How it shifted to the existence of ghosts is a solid and reasonable question to ask (I don't remember why). I had to then proceed to tell her that ghost hunting TV shows do not constitute as undeniable evidence.

Personally, I hope she was messing with me cause I lost a little faith in humanity that day. This was in high school SO... hopefully she was kidding.


Dogs and Chocolate


I told this stupid woman that chocolate is toxic to dogs. She went on to tell me how a little bit will just make them hyper and then they will calm down. I told her to google it. Her and her bf shut right up. Now they have a kid. Good luck, Jeremy and Andrea. morons.

I should also add that this argument started because Jeremy was giving his tiny dog chocolate and I told him it was toxic.


Is water wet?

My roommate and I have a recurring argument over whether or not water is wet l, and whether or not a person is considered wet underwater.

For the record, it is no to both questions.


Mission Trip

A kid a church telling me about the mission trip I went on. Not only was I not on that trip, but I had never been on any mission trip. We were good friends, so it's not like he would've mistaken someone else for me.

He insisted I was there as if an entire week long trip would just fall out of my memory. He even had stories of things we'd done together. I'm not sure if he thought I was lying, joking, stupid, or crazy, but I was pretty sure he was some combination thereof.


Dragon Tales

One time I got into a shouting match with my mom and little brother in the car. The issue? The names of the two-headed dragon from the PBS kids afternoon show Dragon Tales. I swore it was Zack and Macie.

It was actually Zak and Wheezie. I don't even remember why we were yelling about it.


Green Or Yellow?

When I was about 15 or so my mother and I spent about 20-30 minutes arguing about the color of a shirt. We agreed it was blue/green, but to me it was just a shade more blue, while to her it was just a bit more green.

Turns out, your eyeballs yellow as you age and hers were 24 years yellower than mine, so I think that skewed her color vision.


Stars In Their Multitude


I once got in an argument over whether or not a line from the song "Stars" in Les Mis says "...but mine is the way of the lord" or "mine is the way of the law".

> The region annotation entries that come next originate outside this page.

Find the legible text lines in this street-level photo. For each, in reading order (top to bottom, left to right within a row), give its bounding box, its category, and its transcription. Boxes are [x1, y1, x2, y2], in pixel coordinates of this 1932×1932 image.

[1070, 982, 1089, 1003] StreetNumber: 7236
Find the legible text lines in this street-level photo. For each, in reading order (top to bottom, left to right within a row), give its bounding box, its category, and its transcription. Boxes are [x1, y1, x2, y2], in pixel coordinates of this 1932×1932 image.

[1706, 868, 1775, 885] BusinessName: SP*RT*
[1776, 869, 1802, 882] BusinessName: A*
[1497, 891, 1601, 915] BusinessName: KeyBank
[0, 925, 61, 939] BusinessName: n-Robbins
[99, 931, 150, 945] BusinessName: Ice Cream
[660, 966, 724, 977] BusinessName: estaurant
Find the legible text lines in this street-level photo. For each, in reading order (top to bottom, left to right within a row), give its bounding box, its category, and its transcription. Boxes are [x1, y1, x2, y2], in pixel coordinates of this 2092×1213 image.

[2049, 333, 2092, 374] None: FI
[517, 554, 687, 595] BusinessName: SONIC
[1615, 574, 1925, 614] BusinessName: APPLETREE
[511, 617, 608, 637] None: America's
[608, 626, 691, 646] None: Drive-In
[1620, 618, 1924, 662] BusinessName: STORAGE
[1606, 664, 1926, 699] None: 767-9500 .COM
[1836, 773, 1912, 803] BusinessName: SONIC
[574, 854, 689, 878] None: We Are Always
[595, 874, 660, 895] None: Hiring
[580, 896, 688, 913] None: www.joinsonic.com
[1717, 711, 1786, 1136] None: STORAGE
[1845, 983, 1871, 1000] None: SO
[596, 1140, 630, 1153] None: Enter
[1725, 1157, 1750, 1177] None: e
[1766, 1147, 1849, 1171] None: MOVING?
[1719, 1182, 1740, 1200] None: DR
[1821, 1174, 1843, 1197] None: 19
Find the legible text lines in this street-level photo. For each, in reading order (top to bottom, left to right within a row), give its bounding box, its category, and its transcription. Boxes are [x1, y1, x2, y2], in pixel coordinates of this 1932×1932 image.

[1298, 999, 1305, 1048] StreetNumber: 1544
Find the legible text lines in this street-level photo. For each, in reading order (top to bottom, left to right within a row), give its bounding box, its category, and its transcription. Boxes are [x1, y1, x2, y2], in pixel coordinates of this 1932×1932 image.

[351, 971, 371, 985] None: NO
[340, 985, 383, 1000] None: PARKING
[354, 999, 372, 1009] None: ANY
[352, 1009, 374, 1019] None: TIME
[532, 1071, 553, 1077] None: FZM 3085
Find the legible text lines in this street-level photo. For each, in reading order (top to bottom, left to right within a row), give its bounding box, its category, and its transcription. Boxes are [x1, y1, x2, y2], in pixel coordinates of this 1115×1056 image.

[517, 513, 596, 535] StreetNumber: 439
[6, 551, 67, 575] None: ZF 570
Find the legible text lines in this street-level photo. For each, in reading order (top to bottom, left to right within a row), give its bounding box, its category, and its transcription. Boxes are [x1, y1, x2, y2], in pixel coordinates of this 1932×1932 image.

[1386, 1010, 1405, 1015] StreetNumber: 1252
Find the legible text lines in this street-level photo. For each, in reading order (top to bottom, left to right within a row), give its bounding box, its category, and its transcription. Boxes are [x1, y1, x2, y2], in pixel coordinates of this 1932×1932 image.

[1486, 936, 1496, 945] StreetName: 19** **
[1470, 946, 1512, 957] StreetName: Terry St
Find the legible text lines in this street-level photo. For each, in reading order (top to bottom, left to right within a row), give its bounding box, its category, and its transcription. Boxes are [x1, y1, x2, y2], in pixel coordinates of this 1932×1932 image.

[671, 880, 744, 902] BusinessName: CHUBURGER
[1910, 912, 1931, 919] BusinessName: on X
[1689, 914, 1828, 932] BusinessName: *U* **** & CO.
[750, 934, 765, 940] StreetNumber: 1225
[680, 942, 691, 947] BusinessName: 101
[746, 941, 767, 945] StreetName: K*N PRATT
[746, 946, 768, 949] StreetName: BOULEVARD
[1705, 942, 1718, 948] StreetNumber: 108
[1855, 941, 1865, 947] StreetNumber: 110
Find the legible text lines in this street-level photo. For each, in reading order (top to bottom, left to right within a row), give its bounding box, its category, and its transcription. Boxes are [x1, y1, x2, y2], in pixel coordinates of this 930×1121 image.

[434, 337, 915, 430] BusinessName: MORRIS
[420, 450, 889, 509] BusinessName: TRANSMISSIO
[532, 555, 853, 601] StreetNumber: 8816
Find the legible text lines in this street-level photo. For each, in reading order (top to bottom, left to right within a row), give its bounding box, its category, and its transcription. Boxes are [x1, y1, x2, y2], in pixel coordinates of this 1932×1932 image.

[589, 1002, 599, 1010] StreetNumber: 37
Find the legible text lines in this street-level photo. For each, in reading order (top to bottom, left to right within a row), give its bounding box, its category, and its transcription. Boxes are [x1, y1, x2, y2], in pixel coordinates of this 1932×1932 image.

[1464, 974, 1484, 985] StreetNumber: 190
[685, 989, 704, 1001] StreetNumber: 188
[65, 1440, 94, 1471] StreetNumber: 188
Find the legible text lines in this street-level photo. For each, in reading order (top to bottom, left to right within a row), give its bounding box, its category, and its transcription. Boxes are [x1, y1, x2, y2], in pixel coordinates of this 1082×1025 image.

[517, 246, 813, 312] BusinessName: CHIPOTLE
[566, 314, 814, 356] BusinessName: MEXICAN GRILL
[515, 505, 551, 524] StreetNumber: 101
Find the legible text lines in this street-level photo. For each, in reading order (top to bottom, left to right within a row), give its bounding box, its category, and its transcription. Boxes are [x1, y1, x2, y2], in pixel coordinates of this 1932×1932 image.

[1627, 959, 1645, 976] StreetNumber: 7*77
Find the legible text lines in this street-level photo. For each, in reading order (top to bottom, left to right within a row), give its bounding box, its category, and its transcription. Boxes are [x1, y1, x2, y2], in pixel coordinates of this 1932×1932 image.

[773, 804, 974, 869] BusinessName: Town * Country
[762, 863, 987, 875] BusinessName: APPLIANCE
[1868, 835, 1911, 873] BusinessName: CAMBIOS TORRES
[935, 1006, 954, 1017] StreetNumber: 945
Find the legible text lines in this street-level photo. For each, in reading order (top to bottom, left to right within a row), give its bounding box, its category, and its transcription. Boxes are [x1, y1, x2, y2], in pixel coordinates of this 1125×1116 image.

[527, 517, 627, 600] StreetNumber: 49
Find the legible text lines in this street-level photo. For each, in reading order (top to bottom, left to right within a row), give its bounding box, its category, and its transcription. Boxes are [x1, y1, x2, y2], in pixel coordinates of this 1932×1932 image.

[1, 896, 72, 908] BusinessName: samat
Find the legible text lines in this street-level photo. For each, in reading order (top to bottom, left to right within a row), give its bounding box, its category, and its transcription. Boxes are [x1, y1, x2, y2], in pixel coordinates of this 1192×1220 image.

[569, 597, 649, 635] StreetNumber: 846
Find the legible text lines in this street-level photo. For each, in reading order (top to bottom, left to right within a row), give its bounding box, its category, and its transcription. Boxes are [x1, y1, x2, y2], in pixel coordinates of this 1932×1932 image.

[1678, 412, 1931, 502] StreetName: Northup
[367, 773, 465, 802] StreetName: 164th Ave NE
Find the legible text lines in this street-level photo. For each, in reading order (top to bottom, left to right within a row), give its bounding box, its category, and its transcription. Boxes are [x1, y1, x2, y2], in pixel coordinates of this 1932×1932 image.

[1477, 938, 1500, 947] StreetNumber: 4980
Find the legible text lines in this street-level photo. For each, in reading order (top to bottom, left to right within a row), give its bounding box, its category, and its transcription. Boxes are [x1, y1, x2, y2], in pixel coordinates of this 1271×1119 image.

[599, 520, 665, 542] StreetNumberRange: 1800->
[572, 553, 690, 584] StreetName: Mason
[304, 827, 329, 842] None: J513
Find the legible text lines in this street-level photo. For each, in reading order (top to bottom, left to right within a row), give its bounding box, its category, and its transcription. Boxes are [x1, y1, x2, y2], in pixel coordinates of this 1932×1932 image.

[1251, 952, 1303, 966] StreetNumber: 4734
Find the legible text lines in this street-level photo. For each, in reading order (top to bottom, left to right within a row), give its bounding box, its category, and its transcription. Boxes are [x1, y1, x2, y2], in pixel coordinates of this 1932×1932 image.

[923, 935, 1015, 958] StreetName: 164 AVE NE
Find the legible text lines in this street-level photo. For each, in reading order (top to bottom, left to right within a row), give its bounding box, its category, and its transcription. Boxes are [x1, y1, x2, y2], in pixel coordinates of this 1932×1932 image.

I didn't even really care what he thought but he was so adamant and cocky that it got me heated. By the end of it we were shouting at each other and I had to apologize, which I think is what he wanted the whole time.



My brother is colorblind. And he CONSTANTLY tries to correct me on what color things are.

"Hey could you hand me that red _____?" "that's orange" "no, it's red" "orange" "YOU CANT EVEN KNOW".

It is the base of our most common and heated arguments.


Hot Water

About five years ago, my girlfriend (now wife) once had a very intense argument about whether or not hot water cleaned things better than cold water.

She genuinely believed that water temperature didn't matter. This is someone who has not one, but two masters degrees.

We argued for something like 2 hours, and we seriously almost broke up over the whole thing.


Biology Class

I had an argument with a girl IN THE MIDDLE OF A BIOLOGY CLASS in high school about how humans are not mammals. She thought a human was a human and we are not mammals because "mammals are animals and humans are not animals"

I tried explaining to her the difference between reptiles and mammals and how humans fall under the mammal category to try and educate her... but she just wouldn't listen.

I still have no idea why the BIOLOGY teacher did not get involved...


Solid Or Liquid?

Some classmates and I got into a heated debate as to whether or not the human body could count as a soup, salad, or sandwich. The teacher got mad at us, but hey! All we were doing was watching a movie.

For the record, my logic lays with soup- Liquid contained within a solid, at a hot temperature.